▶ _EXERCISE OBJECTIVE_: Please give back each line of the material unchanged, but without the images.

▶ _DATA PROVIDED_:
· · · · ·
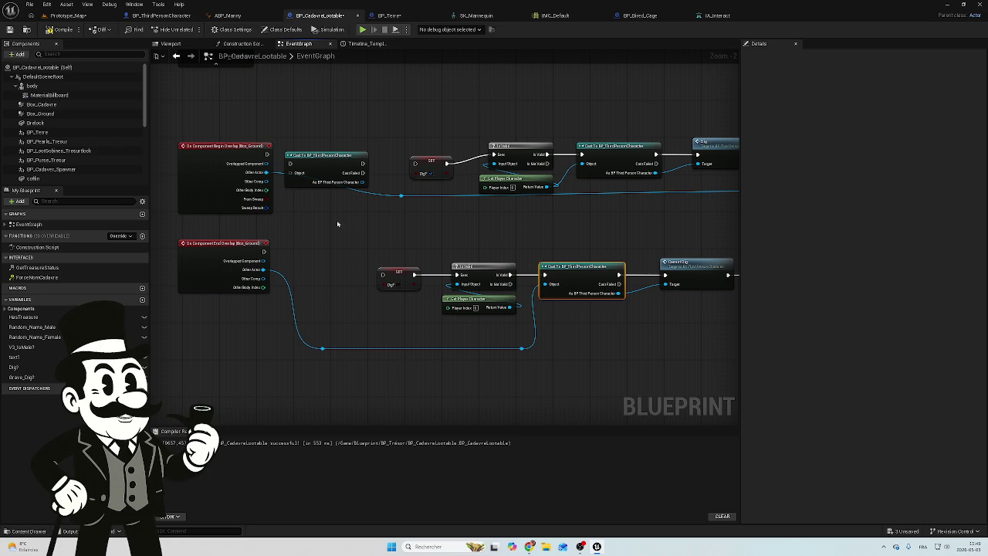
{"action": "mouse_move", "coordinate": [580, 273]}
{"action": "left_mouse_down"}
{"action": "mouse_move", "coordinate": [368, 258]}
{"action": "mouse_move", "coordinate": [335, 269]}
{"action": "mouse_move", "coordinate": [325, 255]}
{"action": "left_mouse_up"}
· · · · ·
▶ _RESULT_:
{"action": "mouse_move", "coordinate": [580, 273]}
{"action": "left_mouse_down"}
{"action": "mouse_move", "coordinate": [368, 258]}
{"action": "mouse_move", "coordinate": [335, 269]}
{"action": "mouse_move", "coordinate": [325, 255]}
{"action": "left_mouse_up"}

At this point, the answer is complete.